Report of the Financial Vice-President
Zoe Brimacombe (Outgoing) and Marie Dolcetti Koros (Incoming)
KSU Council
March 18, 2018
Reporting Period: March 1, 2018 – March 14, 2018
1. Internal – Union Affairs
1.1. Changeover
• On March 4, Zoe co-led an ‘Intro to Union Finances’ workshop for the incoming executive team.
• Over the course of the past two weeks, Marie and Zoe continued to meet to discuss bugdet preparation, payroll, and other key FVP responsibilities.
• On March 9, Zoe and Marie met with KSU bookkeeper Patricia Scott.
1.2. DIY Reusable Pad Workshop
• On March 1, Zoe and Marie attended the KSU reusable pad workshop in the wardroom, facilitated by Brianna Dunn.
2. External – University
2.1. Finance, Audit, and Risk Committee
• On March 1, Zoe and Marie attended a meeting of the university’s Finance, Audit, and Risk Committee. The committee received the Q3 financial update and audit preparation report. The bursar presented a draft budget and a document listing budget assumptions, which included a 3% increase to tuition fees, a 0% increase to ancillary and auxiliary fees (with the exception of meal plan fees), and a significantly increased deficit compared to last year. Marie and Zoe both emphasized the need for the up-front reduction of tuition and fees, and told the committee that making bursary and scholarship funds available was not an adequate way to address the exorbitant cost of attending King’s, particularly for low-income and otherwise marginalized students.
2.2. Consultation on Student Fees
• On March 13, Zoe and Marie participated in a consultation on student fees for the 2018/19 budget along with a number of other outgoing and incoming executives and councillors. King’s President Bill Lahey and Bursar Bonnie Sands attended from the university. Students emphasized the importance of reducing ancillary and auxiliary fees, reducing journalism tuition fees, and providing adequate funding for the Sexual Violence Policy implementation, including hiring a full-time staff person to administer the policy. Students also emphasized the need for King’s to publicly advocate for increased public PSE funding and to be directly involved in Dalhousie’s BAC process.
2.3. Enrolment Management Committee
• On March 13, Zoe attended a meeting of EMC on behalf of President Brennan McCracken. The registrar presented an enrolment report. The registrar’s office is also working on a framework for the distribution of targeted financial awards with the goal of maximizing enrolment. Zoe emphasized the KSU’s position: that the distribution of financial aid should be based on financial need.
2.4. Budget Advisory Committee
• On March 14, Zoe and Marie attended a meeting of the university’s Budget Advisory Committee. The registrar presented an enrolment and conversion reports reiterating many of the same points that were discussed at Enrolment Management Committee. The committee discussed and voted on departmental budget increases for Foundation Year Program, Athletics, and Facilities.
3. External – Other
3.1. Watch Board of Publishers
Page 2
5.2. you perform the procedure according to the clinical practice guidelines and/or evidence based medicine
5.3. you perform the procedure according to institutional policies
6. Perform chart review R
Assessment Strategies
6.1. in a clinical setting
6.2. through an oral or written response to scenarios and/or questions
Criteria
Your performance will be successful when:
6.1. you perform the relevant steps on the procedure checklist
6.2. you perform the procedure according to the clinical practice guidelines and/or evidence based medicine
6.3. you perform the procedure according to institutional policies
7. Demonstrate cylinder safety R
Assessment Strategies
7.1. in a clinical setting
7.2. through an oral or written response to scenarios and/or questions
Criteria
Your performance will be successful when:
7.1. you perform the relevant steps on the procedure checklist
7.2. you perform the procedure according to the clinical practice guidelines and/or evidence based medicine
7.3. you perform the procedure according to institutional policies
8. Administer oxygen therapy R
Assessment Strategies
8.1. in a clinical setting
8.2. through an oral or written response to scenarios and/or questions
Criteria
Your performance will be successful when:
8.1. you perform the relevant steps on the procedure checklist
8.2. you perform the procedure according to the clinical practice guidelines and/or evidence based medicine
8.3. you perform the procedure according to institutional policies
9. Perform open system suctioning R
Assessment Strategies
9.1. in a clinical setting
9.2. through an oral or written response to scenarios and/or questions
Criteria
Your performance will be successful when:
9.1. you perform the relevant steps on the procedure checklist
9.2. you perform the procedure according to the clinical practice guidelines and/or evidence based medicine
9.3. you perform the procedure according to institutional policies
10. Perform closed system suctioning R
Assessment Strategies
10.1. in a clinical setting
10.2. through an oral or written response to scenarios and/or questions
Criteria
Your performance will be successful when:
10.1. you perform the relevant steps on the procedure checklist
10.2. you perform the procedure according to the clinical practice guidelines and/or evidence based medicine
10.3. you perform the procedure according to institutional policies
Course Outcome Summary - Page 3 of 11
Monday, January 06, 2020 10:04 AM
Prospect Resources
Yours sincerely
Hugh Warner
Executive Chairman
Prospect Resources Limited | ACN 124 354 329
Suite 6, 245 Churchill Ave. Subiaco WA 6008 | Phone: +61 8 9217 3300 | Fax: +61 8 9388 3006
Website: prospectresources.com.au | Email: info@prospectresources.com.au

=-=-=-=-=

● **Task statement**:
Nothing but the lines from the one that contains "9.1. you perform" to the end of the listing should be given again, each exactly as it appears.

● **Expected output**:
9.1. you perform the relevant steps on the procedure checklist
9.2. you perform the procedure according to the clinical practice guidelines and/or evidence based medicine
9.3. you perform the procedure according to institutional policies
10. Perform closed system suctioning R
Assessment Strategies
10.1. in a clinical setting
10.2. through an oral or written response to scenarios and/or questions
Criteria
Your performance will be successful when:
10.1. you perform the relevant steps on the procedure checklist
10.2. you perform the procedure according to the clinical practice guidelines and/or evidence based medicine
10.3. you perform the procedure according to institutional policies
Course Outcome Summary - Page 3 of 11
Monday, January 06, 2020 10:04 AM
Prospect Resources
Yours sincerely
Hugh Warner
Executive Chairman
Prospect Resources Limited | ACN 124 354 329
Suite 6, 245 Churchill Ave. Subiaco WA 6008 | Phone: +61 8 9217 3300 | Fax: +61 8 9388 3006
Website: prospectresources.com.au | Email: info@prospectresources.com.au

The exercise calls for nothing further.